An infection of the outer ear and ear canal may occur when your ear is exposed to moisture that gets trapped in the ear. It usually causes pain or discomfort in or around the ear or when moving the earlobe. You may have redness, swelling, and itching of the ear. Sometimes you will have a feeling of fullness in your ear and have some hearing loss.
How is it treated?
Some ear infections may be treated with antibiotics. If you have an infection, your primary care provider may wait 1 to 3 days to see if the symptoms go away on their own before prescribing an antibiotic. Bacteria can become resistant to antibiotics, which mean the medicine might not kill the bacteria. Also, the medicine can cause side effects. Your primary care provider may recommend a nonprescription pain reliever and a decongestant (tablets or a nasal spray) to relieve pressure in the middle ear.
Objects in the ear canal, including a buildup of earwax, should be removed by your primary care provider.
Other treatments depend on the cause of the earache. For example, chewing gum, drinking fluids, or sucking on candy may help stop aching caused by temperature changes or the change in pressure when you are going up or coming down in an airplane. Another way to relieve pressure in the ear is to blow out gently while keeping your mouth closed and nose pinched.
How can I help take care of myself?
If you have an infection, follow your primary care provider’s instructions for taking medicine to treat it.
A cold pack or cold wet cloth put on the ear for 20 minutes may help decrease pain. Or a warm moist washcloth or a covered hot water bottle put over the ear may help.
A nonprescription pain medicine such as acetaminophen or ibuprofen can also provide relief.
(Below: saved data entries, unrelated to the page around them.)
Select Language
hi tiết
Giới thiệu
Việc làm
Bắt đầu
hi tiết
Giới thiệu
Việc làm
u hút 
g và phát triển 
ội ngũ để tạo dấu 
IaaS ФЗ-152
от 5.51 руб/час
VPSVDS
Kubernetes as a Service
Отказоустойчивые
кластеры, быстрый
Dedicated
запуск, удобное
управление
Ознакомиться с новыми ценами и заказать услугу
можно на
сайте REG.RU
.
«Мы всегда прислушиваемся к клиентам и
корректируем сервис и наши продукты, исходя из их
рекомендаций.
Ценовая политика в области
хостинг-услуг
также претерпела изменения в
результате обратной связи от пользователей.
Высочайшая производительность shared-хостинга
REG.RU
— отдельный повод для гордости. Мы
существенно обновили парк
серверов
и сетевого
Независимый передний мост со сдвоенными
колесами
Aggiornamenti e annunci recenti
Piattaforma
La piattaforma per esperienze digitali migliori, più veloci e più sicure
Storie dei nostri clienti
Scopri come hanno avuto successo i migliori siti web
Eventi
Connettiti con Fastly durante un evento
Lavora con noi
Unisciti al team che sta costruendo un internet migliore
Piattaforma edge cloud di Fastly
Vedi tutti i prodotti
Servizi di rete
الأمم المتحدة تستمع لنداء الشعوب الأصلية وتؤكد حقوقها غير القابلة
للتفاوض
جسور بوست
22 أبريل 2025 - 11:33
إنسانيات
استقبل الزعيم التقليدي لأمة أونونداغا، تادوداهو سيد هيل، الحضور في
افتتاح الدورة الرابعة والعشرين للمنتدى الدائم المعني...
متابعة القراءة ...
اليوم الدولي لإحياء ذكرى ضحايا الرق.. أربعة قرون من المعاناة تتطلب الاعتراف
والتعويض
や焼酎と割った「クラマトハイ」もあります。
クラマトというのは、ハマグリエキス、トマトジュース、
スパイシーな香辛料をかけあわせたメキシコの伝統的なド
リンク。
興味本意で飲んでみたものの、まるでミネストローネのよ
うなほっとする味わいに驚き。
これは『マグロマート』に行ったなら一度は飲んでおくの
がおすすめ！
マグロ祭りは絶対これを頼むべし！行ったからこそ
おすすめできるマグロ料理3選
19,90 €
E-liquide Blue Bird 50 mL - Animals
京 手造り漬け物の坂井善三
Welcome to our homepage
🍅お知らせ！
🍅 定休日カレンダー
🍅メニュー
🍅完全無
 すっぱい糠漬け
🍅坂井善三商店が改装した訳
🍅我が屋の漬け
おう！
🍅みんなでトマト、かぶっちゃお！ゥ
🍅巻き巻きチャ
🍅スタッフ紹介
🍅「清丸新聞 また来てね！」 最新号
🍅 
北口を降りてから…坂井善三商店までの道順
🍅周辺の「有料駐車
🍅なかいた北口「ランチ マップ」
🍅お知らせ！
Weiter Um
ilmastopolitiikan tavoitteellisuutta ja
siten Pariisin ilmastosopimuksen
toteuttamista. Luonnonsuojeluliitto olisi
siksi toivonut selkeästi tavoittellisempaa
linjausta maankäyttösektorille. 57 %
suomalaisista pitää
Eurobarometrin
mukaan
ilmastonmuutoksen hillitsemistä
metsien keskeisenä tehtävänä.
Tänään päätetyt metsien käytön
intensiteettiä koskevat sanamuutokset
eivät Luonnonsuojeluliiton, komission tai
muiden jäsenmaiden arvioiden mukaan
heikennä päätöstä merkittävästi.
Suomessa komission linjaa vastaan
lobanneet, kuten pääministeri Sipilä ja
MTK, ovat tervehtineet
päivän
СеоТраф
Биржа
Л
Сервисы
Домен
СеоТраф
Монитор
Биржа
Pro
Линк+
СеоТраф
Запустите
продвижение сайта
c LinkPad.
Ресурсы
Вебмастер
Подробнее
Check with your primary care provider before you give any medicine that contains aspirin or salicylates to a child or teen. This includes medicines like baby aspirin, some cold medicines, and Pepto-Bismol. Children and teens who take aspirin are at risk for serious illness called Reye’s syndrome.
Do not use any eardrops for an earache if there is drainage from the ear or if there are tubes in the ears unless the drops are prescribed by your primary care provider.
When should I see my primary care provider?
See your primary care provider if you have:
· A temperature of 38.6 degrees C (101.5 degrees F) or higher that persists even after you take acetaminophen, aspirin, or ibuprofen
· A severe headache or worsening pain around the ear
· Swelling around the ear
· Increasing dizziness
· Worsening of your hearing
· Weakness of one side of your face.